If you are considering a radiant barrier for your home, please read the study completed by the TVA in the attached pdf. As read through the study, you will see that they the only significant reductions in ceiling temperature flux come at what would be considered terribly inadequate levels of insulation (R-11 or R-19). 

Please re-read the summer sections. You will see that they discount the effectiveness of any radiant barrier at insulation depths of R-30. Energy star recommends a minimum of R-50 now.

As stated in the report multiple times, the effectiveness of radiant barriers is not "statistically significant" (page 177 top left) at insulation levels of R-30. R-30 is still inadequate for this area. Proper insulation levels are 1.67X times that depth. The effectiveness of radiant barriers at that depth is effectively zero. Radiant barriers for winter applications are minimally effective when compared to adding insulation and in some cases (inadequate insulation) they will translate to a lessening of home performance.

If you are having summer heating issues, the proper installation of the radiant barrier is along the rafters, not across the insulation. If you place a radiant barrier across the rafters and have too little insulation, you will actually make the wintertime conditions worse. Radiant barriers, used in these applications, do not have the universal applicability that insulation does.

The section that you highlighted regarding dust has to do with winter performance of radiant barriers and not summer performance. A Radiant barrier’s summer effectiveness and emissivity is reduced by dusting. The lack of change in winter performance has as much to do with the air barrier aspect of a radiant barrier applied to the insulation than with the emissivity of the radiant barrier. The increased emissivity in the radiant barrier as a result of the dust will translate lessened summer performance. 

All of these dusting issues are mitigated by the proper placement of radiant barriers for controlling summer heat. If someone is proposing that they lay the radiant barrier on your insulation, they are doing you a disservice. Your issues are with summer heat. Radiant barriers must be applied to the rafters. This is absolutely best practice for summer heating issues.
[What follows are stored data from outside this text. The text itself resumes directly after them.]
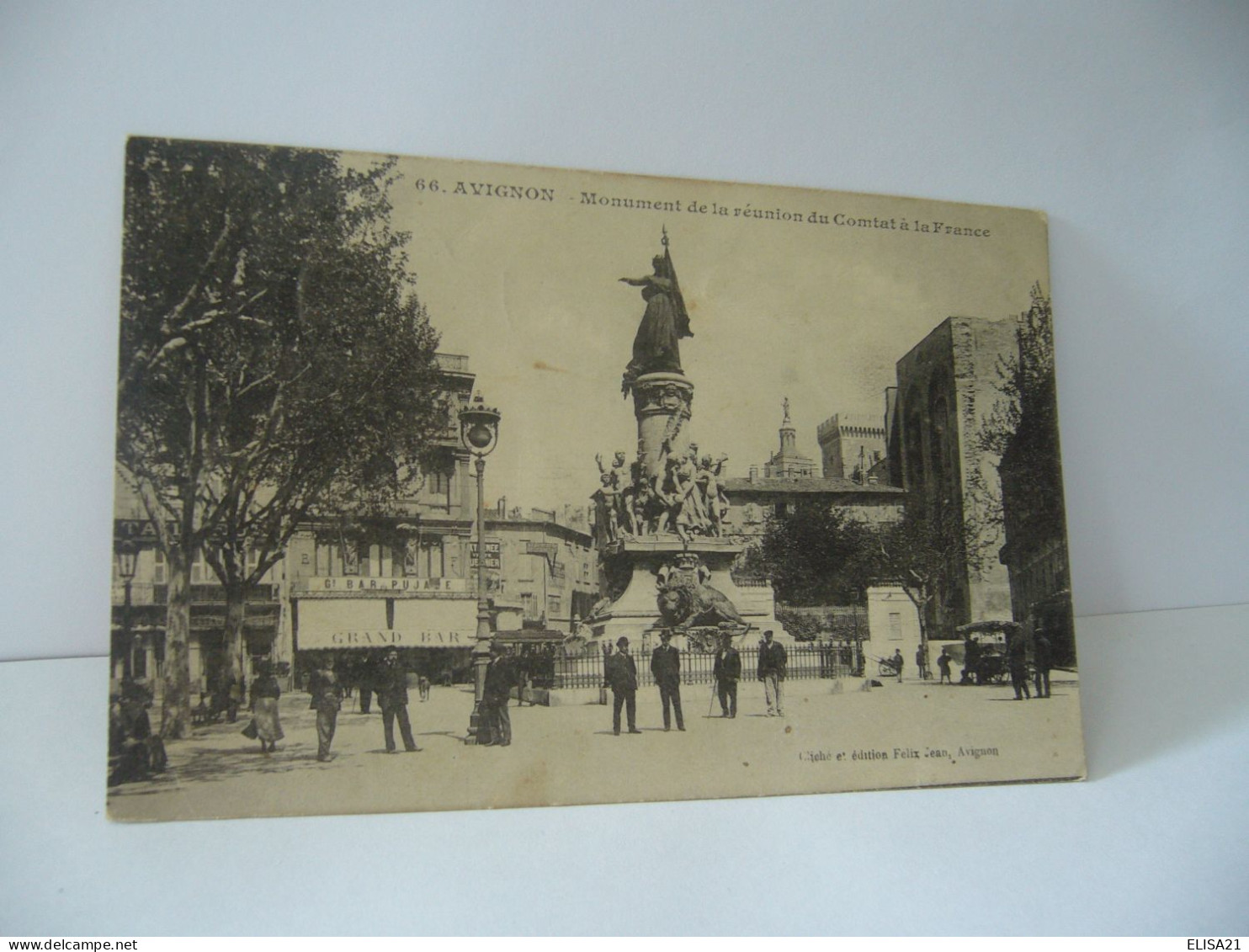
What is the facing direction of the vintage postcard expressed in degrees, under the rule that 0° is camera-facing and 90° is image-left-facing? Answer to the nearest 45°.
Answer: approximately 0°
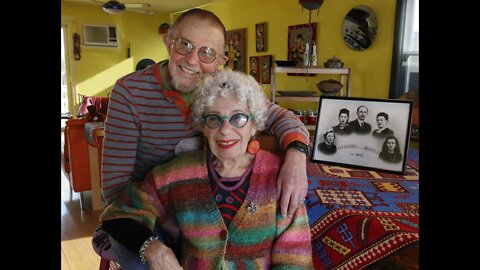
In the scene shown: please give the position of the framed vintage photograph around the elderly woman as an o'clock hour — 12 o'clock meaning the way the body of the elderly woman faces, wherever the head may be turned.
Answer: The framed vintage photograph is roughly at 8 o'clock from the elderly woman.

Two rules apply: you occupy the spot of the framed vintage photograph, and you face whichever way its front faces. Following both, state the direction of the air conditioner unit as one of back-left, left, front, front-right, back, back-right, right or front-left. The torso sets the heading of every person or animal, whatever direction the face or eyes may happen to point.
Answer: back-right

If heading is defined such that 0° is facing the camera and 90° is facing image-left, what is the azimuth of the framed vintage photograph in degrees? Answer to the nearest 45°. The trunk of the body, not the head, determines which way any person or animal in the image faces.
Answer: approximately 0°

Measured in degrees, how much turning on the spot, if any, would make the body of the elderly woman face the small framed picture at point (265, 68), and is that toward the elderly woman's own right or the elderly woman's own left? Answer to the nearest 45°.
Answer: approximately 180°

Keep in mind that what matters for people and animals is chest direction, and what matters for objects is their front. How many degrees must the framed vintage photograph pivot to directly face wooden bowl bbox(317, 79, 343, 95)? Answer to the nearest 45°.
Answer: approximately 180°

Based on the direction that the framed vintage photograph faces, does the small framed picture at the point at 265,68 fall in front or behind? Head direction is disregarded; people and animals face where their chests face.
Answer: behind

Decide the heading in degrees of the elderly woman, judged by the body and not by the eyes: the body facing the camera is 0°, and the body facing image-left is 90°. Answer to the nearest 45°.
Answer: approximately 0°

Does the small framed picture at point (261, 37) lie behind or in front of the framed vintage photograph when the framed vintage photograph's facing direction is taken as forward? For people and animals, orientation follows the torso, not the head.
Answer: behind

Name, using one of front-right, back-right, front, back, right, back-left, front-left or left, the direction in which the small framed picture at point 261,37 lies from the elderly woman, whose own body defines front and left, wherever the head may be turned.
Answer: back

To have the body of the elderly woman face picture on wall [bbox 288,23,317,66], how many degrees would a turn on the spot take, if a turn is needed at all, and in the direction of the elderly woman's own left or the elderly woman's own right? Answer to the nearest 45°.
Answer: approximately 180°

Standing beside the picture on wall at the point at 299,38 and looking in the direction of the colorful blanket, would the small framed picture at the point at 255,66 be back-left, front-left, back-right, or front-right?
back-right

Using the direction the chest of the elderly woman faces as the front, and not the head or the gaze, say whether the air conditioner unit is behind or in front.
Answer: behind
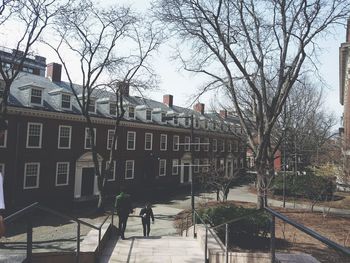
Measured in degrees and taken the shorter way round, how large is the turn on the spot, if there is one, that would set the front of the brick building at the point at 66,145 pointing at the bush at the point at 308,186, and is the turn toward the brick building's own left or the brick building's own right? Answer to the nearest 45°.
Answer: approximately 45° to the brick building's own left

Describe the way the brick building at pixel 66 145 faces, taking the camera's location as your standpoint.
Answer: facing the viewer and to the right of the viewer
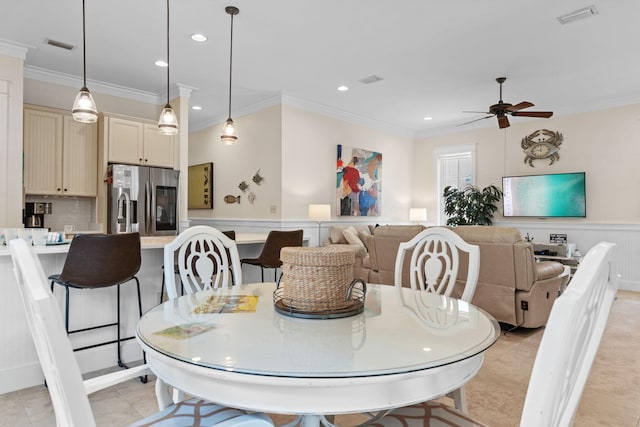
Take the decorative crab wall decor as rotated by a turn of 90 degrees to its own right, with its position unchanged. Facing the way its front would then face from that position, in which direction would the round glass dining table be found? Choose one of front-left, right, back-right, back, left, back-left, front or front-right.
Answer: left

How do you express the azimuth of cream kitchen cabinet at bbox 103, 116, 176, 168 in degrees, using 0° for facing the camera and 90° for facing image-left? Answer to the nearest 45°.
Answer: approximately 315°

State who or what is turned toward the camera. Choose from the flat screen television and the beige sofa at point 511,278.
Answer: the flat screen television

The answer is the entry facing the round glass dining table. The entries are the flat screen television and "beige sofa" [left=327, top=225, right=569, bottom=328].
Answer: the flat screen television

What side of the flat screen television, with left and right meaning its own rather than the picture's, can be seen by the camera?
front

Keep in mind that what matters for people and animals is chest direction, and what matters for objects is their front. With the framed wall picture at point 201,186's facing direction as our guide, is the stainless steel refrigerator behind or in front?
in front

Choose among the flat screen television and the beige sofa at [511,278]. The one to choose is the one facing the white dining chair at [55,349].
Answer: the flat screen television

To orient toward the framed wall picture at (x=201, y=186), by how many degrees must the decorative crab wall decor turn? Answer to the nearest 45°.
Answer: approximately 45° to its right

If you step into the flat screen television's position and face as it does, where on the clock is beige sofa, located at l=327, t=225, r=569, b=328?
The beige sofa is roughly at 12 o'clock from the flat screen television.

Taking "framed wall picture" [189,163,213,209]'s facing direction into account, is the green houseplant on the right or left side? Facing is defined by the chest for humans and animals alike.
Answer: on its left

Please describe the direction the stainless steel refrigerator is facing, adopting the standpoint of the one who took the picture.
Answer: facing the viewer and to the right of the viewer

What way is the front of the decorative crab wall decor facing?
toward the camera

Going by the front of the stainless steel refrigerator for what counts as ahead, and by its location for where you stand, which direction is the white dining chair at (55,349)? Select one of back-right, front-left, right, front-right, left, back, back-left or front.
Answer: front-right

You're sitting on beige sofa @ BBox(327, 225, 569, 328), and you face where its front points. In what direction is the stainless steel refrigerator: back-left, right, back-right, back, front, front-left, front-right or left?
back-left

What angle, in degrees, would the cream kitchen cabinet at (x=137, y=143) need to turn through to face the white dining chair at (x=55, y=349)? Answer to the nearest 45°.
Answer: approximately 45° to its right
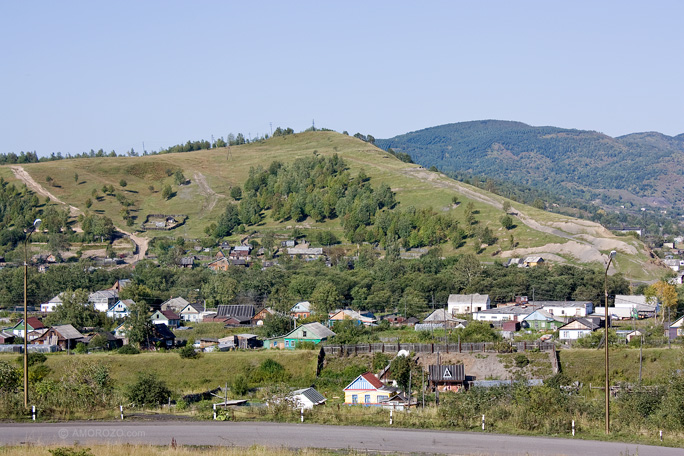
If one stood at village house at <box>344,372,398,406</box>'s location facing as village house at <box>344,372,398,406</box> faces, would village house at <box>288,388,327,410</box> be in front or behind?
in front

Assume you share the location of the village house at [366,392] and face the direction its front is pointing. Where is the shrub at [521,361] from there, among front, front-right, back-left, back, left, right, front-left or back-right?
back-left

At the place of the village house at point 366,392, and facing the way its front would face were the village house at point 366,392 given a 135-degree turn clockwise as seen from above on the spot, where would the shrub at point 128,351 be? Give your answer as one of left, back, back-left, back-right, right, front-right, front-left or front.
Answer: front

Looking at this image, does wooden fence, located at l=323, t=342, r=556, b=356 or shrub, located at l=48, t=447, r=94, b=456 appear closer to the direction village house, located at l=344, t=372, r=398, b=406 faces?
the shrub

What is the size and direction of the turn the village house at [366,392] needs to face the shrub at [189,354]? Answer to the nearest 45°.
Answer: approximately 135° to its right

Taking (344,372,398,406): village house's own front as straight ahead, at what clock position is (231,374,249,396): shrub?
The shrub is roughly at 4 o'clock from the village house.

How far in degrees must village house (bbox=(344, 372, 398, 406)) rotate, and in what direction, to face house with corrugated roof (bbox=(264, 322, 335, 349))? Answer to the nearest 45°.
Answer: approximately 180°

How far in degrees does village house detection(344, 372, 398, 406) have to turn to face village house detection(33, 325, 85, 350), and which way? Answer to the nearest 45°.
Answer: approximately 135° to its right

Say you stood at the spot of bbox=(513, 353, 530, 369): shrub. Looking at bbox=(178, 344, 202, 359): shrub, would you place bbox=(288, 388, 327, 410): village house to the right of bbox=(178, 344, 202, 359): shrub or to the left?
left

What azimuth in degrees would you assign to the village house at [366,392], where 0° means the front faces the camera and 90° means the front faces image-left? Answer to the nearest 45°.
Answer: approximately 0°

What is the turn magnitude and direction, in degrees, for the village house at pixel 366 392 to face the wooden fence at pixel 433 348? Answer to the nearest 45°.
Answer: approximately 180°

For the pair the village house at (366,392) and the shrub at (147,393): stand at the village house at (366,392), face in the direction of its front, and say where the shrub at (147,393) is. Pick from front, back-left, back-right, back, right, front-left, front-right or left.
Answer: front-right
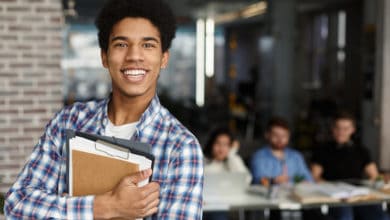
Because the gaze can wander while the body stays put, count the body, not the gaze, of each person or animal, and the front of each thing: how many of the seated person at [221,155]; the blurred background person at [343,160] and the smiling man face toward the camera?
3

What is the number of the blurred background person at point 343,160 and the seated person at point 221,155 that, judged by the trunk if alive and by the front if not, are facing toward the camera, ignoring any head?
2

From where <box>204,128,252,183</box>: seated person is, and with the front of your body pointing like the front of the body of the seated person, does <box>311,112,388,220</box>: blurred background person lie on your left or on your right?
on your left

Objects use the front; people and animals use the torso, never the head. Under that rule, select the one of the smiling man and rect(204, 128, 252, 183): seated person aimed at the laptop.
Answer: the seated person

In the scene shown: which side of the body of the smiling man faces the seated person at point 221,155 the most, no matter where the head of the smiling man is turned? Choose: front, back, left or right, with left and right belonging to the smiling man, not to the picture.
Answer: back

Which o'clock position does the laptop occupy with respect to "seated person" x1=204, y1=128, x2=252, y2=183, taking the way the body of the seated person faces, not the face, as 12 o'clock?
The laptop is roughly at 12 o'clock from the seated person.
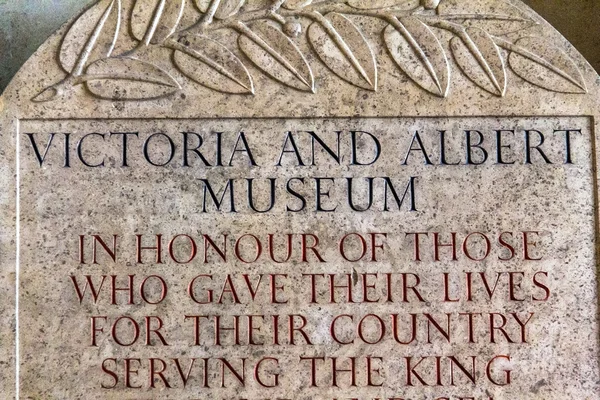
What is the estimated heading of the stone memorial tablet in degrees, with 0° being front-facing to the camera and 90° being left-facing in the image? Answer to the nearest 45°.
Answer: approximately 0°
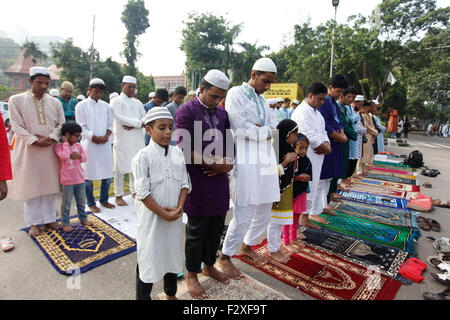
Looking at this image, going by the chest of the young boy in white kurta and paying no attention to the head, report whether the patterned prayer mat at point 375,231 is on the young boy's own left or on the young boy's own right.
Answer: on the young boy's own left

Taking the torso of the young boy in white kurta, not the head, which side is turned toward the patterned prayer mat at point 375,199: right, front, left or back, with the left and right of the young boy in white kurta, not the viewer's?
left

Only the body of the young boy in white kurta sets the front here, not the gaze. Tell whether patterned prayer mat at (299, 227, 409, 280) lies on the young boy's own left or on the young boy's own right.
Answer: on the young boy's own left

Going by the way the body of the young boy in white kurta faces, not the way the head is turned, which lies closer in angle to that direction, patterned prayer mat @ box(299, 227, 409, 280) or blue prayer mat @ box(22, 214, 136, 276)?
the patterned prayer mat

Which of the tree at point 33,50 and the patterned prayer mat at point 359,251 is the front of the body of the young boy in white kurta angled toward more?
the patterned prayer mat

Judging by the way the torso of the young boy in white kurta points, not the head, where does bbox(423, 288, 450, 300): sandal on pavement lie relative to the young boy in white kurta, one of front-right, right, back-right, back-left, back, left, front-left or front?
front-left

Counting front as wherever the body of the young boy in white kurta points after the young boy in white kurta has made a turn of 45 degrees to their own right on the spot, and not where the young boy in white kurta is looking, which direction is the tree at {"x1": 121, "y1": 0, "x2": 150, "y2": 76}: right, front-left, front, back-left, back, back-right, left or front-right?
back

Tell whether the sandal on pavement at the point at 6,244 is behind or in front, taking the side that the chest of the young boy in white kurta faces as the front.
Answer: behind

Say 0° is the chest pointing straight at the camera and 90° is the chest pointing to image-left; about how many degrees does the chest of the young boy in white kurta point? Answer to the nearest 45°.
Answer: approximately 315°

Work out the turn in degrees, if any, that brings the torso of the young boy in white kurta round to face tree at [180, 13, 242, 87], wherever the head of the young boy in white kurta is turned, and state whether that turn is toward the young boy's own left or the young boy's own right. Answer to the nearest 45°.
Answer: approximately 135° to the young boy's own left
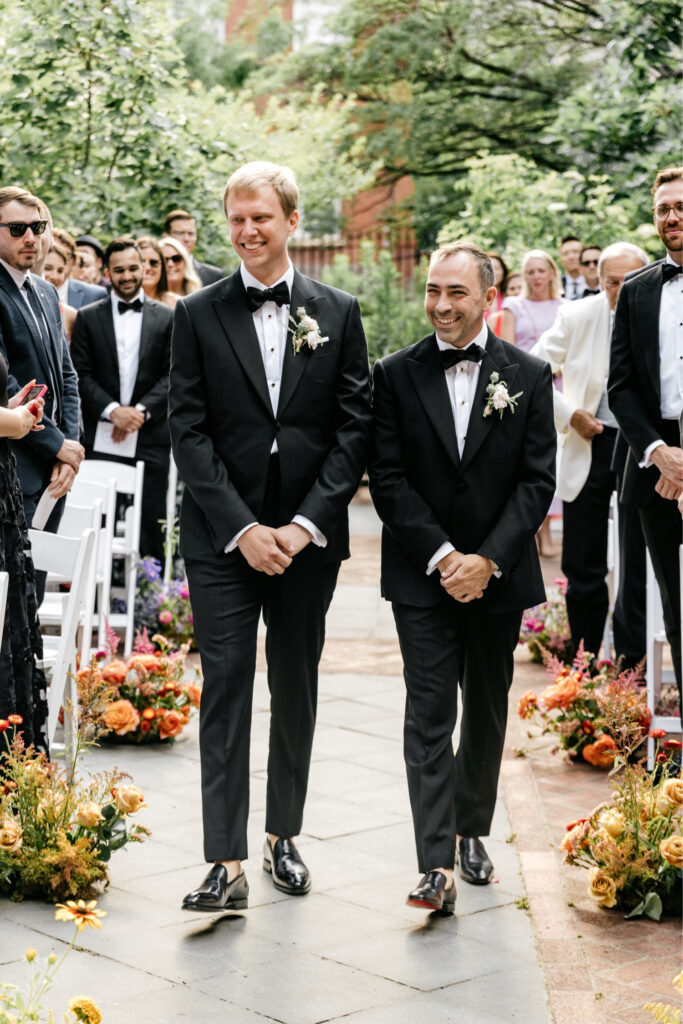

Radiant barriers do have a place in residential energy efficiency if there are precluding circumstances. If you don't have access to proper insulation depth (i.e. insulated roof deck), a radiant barrier might have some application value. In situations such as that, spray foam is more likely a better solution. Regardless, most homes suffer from other issues that are not corrected by Radiant barriers. 

Improper insulation levels and unchecked air infiltration and exfiltration from the home are the two largest culprits when it comes to issues of energy efficiency.

Making sure that the home is not taking on unconditioned air, has properly sealed air ducts, and proper insulation (R-50) will make exponentially more impact to comfort and eliminating heat gain than an improperly placed radiant barrier.


----------